The volume contains a paper by Olivier Blanchard, Eugenio Cerutti and me on hysteresis — and separately some of my reflections asserting the need for a new Keynesian economics that is more Keynesian and less new.
Here, I summarize these two papers.
Blanchard, Cerutti and I look at a sample of over 100 recessions from industrial countries over the last 50 years and examine their impact on long-run output levels in an effort to understand what Blanchard and I had earlier called hysteresis effects. We find that in the vast majority of cases, output never returns to previous trends. Indeed, there appear to be more cases where recessions reduce the subsequent growth of output than where output returns to trend. In other words “super hysteresis,” to use Larry Ball’s term, is more frequent than “no hysteresis."
This finding does not in-and-of-itself establish the importance of hysteresis effects. It might be that when underlying growth rates fall, recessions follow, but that recessions have no causal impact going forward. In order to address this issue, we look at the impact of recessions with different precursors. We find that even recessions that are associated with disinflationary monetary policies or the drying up of credit have substantial long-run output effects suggesting the presence of hysteresis effects.
In subsequent work, Antonio Fatas and I have looked at the impact of fiscal policy surprises on long-run output and long-run output forecasts, using a methodology pioneered by Blanchard and Daniel Leigh. Because fiscal policy effects operate primarily through aggregate demand, this provides a way to avoid the causation question. We find that fiscal policy changes have large continuing effects on levels of output suggesting the importance of hysteresis.
I was struck that in a vote taken at the conference, close to 90 percent of the participants indicated that they believe there are significant hysteresis effects.
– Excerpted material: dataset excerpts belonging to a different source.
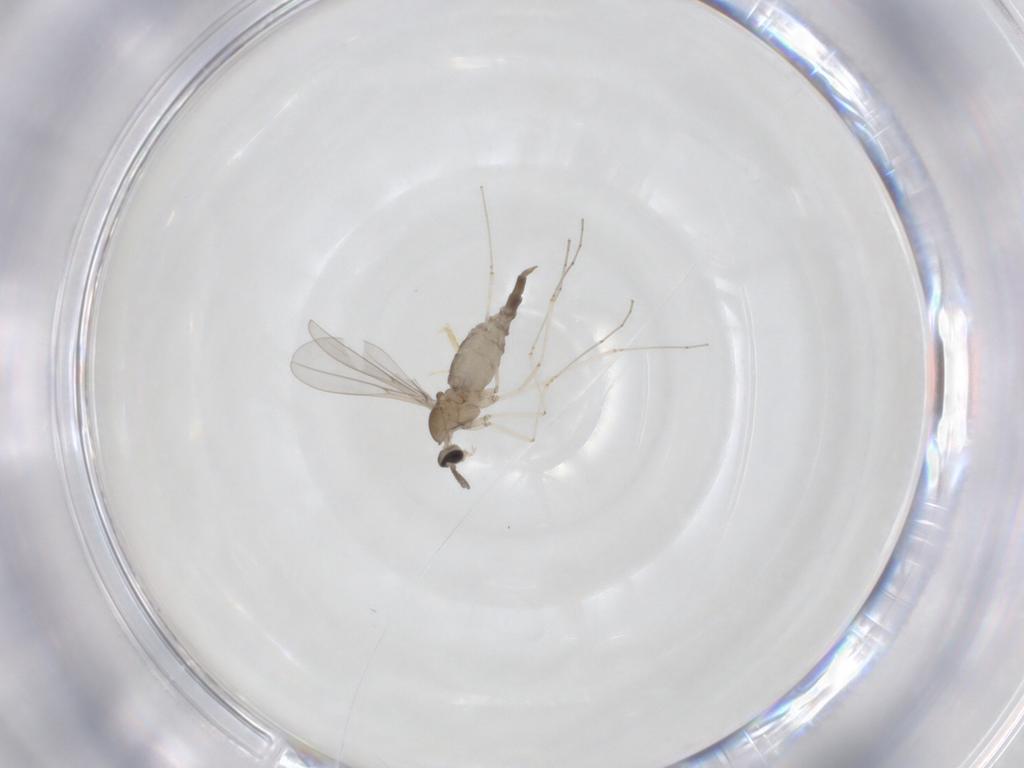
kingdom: Animalia
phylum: Arthropoda
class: Insecta
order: Diptera
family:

While there is much more work to be done, I believe that, as of right now, the right presumption is in favor of hysteresis effects, despite their exclusion from the standard models used in almost all central banks.
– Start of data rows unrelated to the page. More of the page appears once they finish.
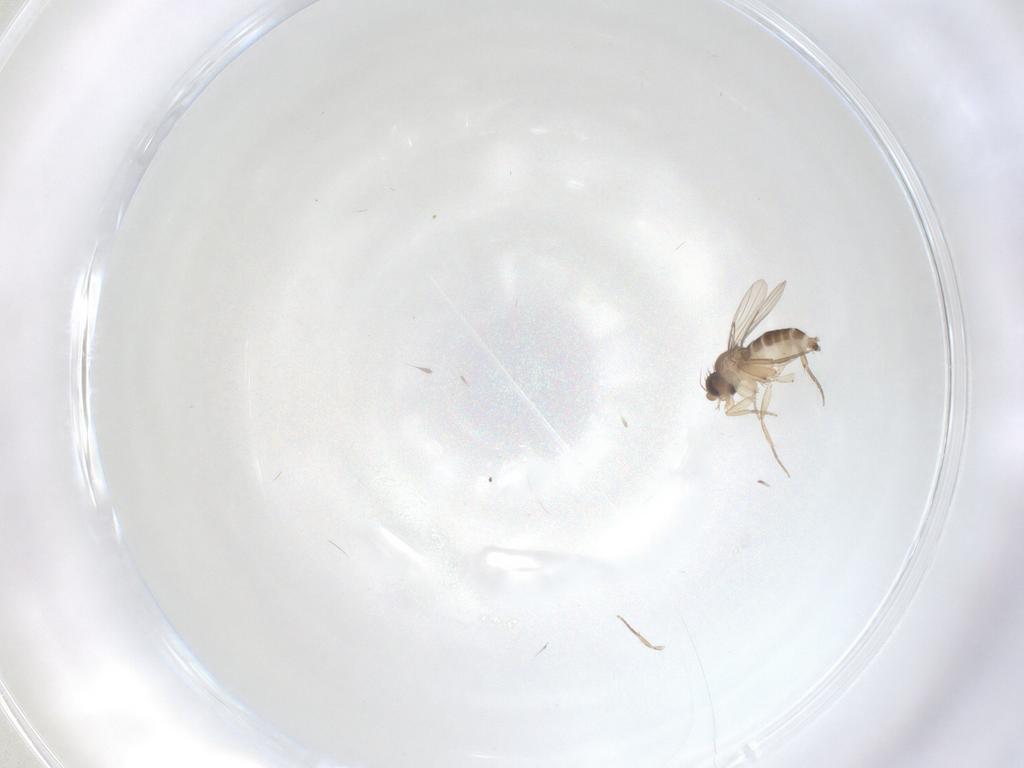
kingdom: Animalia
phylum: Arthropoda
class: Insecta
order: Diptera
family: Phoridae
Toward a new macroeconomics
My separate comments in the volume develop an idea I have pushed with little success for a long time. Standard new Keynesian macroeconomics essentially abstracts away from most of what is important in macroeconomics. To an even greater extent, this is true of the dynamic stochastic general equilibrium (DSGE) models that are the workhorse of central bank staffs and much practically oriented academic work.
Why? New Keynesian models imply that stabilization policies cannot affect the average level of output over time and that the only effect policy can have is on the amplitude of economic fluctuations, not on the level of output. This assumption is problematic at a number of levels.
First, if stabilization policies cannot affect average levels of employment and output over time, they are not nearly as important as if they can. Beginning the study of stabilization with this assumption takes away much of the motivation for doing macroeconomics.
Second, the assumption is close to absurd. It is surely reasonable to assume that better policy could have avoided the Depression or the huge output losses associated with the financial crisis without having shaved off some previous or subsequent peak.
Third, contrary to the now common view that macroeconomics is best understood by studying the stochastic properties of stationary time series, the most important macroeconomic events are in some sense one off. Think of the Depression or the Great Recession or the high inflation of the 1970s.
The problem has always been that it is difficult to beat something with nothing. This may be changing as topics like hysteresis, secular stagnation, and multiple equilibrium are getting more and more attention.
As well they should. U.S. output is now about 10 percent below a trend estimated through 2007. If one attributes even half of this figure to the effects of recession and assumes no catch up on this component until 2030, the cost of the financial crisis in the U.S. is about one year’s gross domestic product. And matters are worse in the rest of the industrial world.
As macroeconomics was transformed in response to the Depression of the 1930s and the inflation of the 1970s, another 40 years later it should again be transformed in response to stagnation in the industrial world.
Maybe we can call it the Keynesian New Economics.